Klaw, have you been to Joe’s Farm Grill? Looked awesome on Diner’s, Drive Ins, and Dives. And, have you read ‘In Defense of Food’ or ‘Twinkie, Deconstructed’. They’re also good related reads on the topic.
MeiserNJ: Yes. It’s fine, but their Liberty Market restaurant, also sourced from their Agritopia farm, has better food. Haven’t read the Twinkie book; skimmed ‘Defense’ at the bookstore and found it kind of obvious (although perhaps not to the reader used to eating only processed foods).
Brian in SBbsSF: Actually haven’t heard of that “Moonwalking” book.
Keith, have you read “In Defense of Food” by Michael Pollan? It’s the book that started me down the path of eating organic produce/meats/dairy and minimizing my intake of HFCS and processed foods. I’d be curious to hear your thoughts on it if you’ve read it.

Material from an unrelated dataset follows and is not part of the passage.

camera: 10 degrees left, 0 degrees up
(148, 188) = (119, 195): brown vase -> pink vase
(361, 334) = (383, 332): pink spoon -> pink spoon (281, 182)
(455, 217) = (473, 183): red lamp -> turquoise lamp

Also, do you still shop at grocers like Whole Foods, or do you only visit farmer’s markets?
What the hell? That wasn’t you? How many baseball/food/book blogs am I reading these days? Disregard, I don’t know what to believe anymore.

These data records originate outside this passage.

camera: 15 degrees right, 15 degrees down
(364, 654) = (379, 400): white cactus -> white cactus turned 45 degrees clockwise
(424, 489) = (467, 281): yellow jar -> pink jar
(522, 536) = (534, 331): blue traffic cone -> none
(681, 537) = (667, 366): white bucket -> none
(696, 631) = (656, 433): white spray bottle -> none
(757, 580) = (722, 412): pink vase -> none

Klaw, ‘Twinkie’ I found very interesting. It goes into each ingredient, its history, production. (of note IMO: High Fructose Corn Syrup, Vitamin B, Baking powder). And then it goes on to explain its role in the twinkie. It’s a delicate balance of moisture, freshness, texture, and taste. Easy read and you can just skip the ingredients you don’t find interesting. The Twinkie went from something like 4 ingredients at its inception to over 30 in its current iteration. And I haven’t had one in more than 10 years. John
Salatin’s book sounds like it revisits many of the topics from Omnivore’s Dillema, which I can’t believe Keith hasn’t read.
Inferior chicken seems like a cost of farm raised foods. Pork and dairy improve dramatically, grass-fed beef trades fat for a stronger beef flavor.